This myth, splendid as an epic invention, is too rude to contain the least philosophical principle. The Hebrew thinker, while retaining the general outline, has eliminated the whole crowd of monstrous or ugly divinities unworthy to receive the homage of the human race. The picture has lost nothing in extent; but a single, all-powerful god first creates chaotic matter, and then organises it, step by step, for the sole benefit of the human race. The cycle of the ten antediluvian patriarchs, which includes millions of years, is reduced to sixteen hundred years, and thus brought within the range of actual humanity. Finally, the deluge, in the primitive legend the result of the mad arrogance of the god Bel, is justified by the extraordinary corruption of the men of that epoch.
Like a true reformer the prophetic narrator has raised upon the Babylonian basis a new system whose rational and moral side need not fear comparison with any other religious doctrine of humanity. Among the Greeks, no religious or social reform could be developed and preserved that took for a basis their castes of irresponsible gods. Egypt perished without having attempted to rise from its coarse animal-worship. Babylonianism alone, by its hymns and its epics, still lives to-day as an important factor in universal religion, although under a form idealised by genius. Materially, Babylon is but a memory, but a delicate part of its atoms passed into the vigorous constitution of its spiritual heir, the sacred book of Hebrew monotheism, to become the common property of humanity.
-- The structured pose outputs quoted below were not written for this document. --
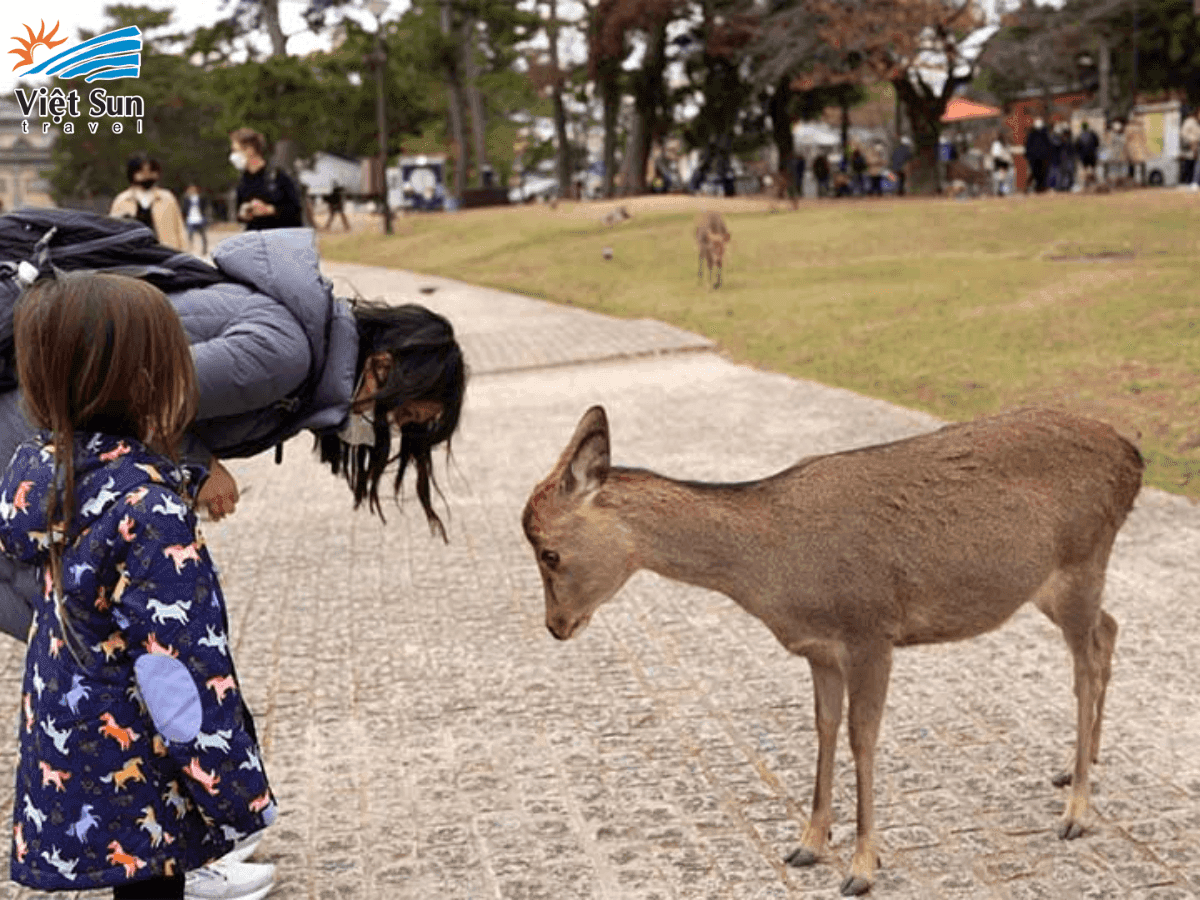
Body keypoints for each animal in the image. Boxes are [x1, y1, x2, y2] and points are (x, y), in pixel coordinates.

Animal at [522, 406, 1143, 896]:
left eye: (549, 552)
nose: (556, 626)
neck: (777, 571)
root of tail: (1134, 456)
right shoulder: (819, 650)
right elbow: (823, 728)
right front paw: (808, 843)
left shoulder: (870, 631)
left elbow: (861, 738)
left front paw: (862, 867)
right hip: (1047, 585)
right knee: (1110, 631)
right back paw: (1080, 764)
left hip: (1081, 562)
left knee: (1085, 664)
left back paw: (1077, 810)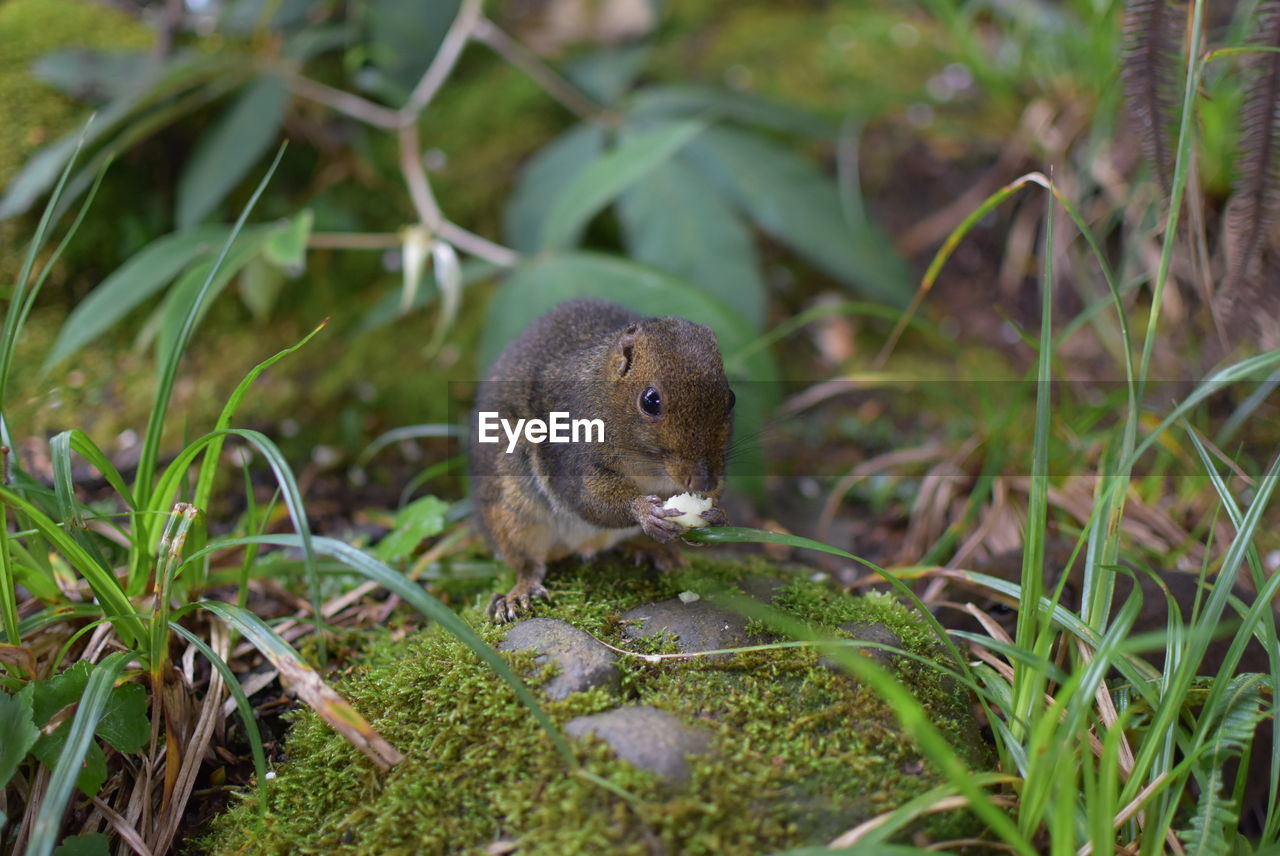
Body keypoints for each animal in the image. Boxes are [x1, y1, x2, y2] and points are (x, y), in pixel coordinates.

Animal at [468, 300, 732, 621]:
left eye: (731, 398)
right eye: (650, 400)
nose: (704, 481)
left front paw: (717, 515)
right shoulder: (571, 452)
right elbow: (589, 500)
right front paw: (645, 511)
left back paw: (655, 549)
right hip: (510, 510)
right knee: (527, 562)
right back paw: (518, 593)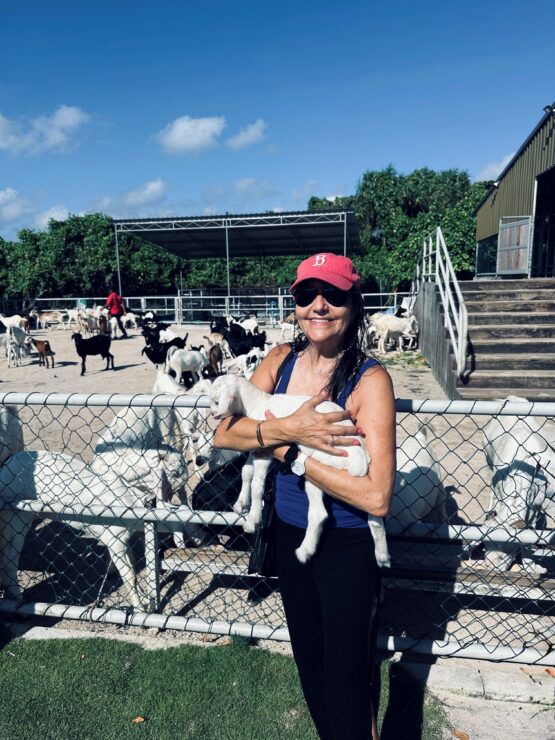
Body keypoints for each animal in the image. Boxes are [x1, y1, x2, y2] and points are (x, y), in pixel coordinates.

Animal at [210, 374, 390, 566]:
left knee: (319, 513)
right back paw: (382, 556)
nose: (213, 414)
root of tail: (360, 460)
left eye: (216, 401)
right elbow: (246, 471)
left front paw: (252, 520)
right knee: (374, 514)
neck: (259, 403)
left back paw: (304, 552)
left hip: (319, 465)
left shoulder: (267, 452)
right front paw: (241, 503)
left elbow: (257, 485)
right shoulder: (258, 447)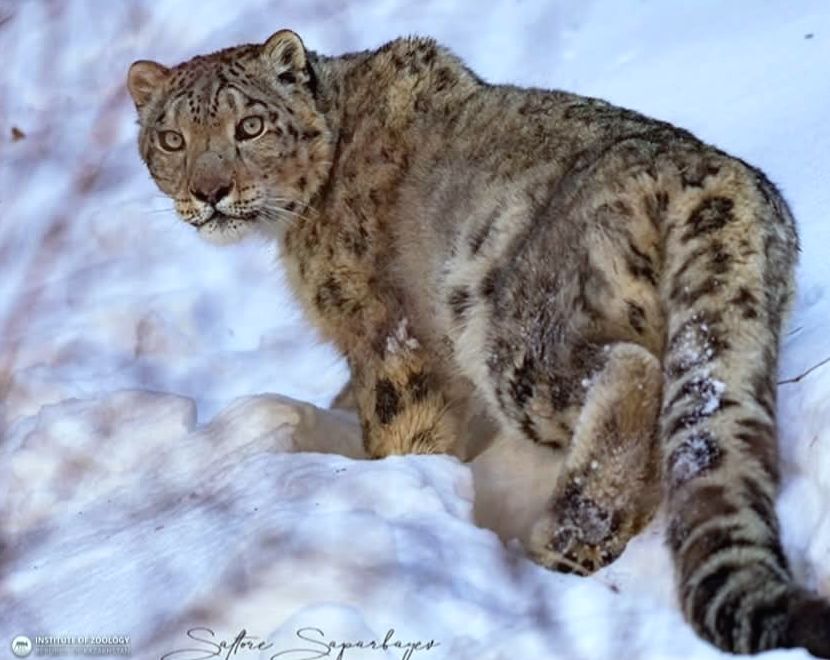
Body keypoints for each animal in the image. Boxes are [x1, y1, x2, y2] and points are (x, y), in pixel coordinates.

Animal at [127, 30, 830, 657]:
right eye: (171, 138)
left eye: (250, 126)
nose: (208, 192)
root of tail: (710, 177)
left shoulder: (383, 334)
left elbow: (399, 426)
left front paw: (391, 485)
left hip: (516, 329)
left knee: (626, 370)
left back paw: (567, 536)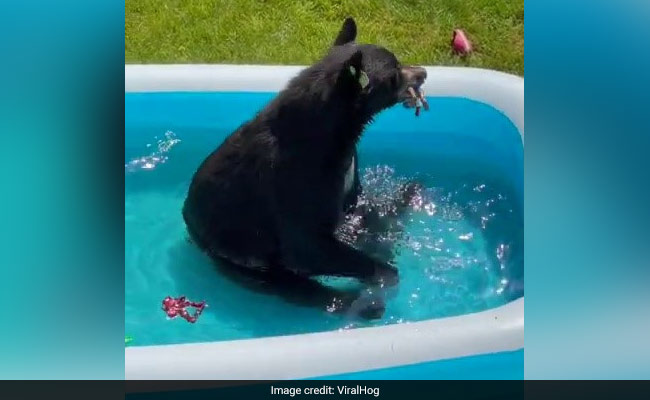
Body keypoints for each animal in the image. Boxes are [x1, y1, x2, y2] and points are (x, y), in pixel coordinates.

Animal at [182, 17, 428, 319]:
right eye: (394, 72)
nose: (423, 72)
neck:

MESOPOTAMIAN HISTORY IN OUTLINE
A PRELIMINARY SURVEY COMPRISING A CURSORY VIEW OF THE SOURCES OF MESOPOTAMIAN HISTORY AND OF THE SWEEP OF EVENTS, AND A TABLE OF CHRONOLOGY
The Babylonians and Assyrians were two very important peoples of remote antiquity, inhabiting the region of the Tigris and Euphrates rivers in southwestern Asia. The Greeks regarded these peoples as constituting one nation and called their country Mesopotamia, a name that could properly be applied to only a part of their territory. The Babylonians and Assyrians, themselves, on the other hand, regarded each other as alien peoples, though both belonged to the same Semitic stock. The Babylonians were the more ancient, and their territory lay to the south, where, many scholars believe, they had been preceded by a people of a different race.
Though the seat of this early civilisation is geographically small in extent, yet the peoples who entered into it were by no means homogeneous, nor was their history a continuous record of unbroken political succession. On the contrary, at least two different races of people were involved,—a Turanian stock in the early Babylonian history, a Semitic stock in all the later periods,—and at least three successive kingdoms or empires, not to speak of mere changes of dynasty. The earliest period known to us—that which left records at Nippur and Shirpurla, in old Babylonia—had its seat in the southern portion of the territory bordering on the sea; thence, seemingly, civilisation spread northward. Assyriologists are not fully agreed as to the share which the non-Semitic race had in this early civilisation. It has even been questioned whether these so-called Sumerians really existed at all.[15] In any event the Semitic Babylonians acquired full control at a very early period.
The Assyrian kingdom—which came to be a veritable world-empire—had its seat at Calah and afterwards at Nineveh. It conquered and absorbed the old Babylonian kingdom, and then reached out for domination to the east and to the west, finally overrunning even Egypt.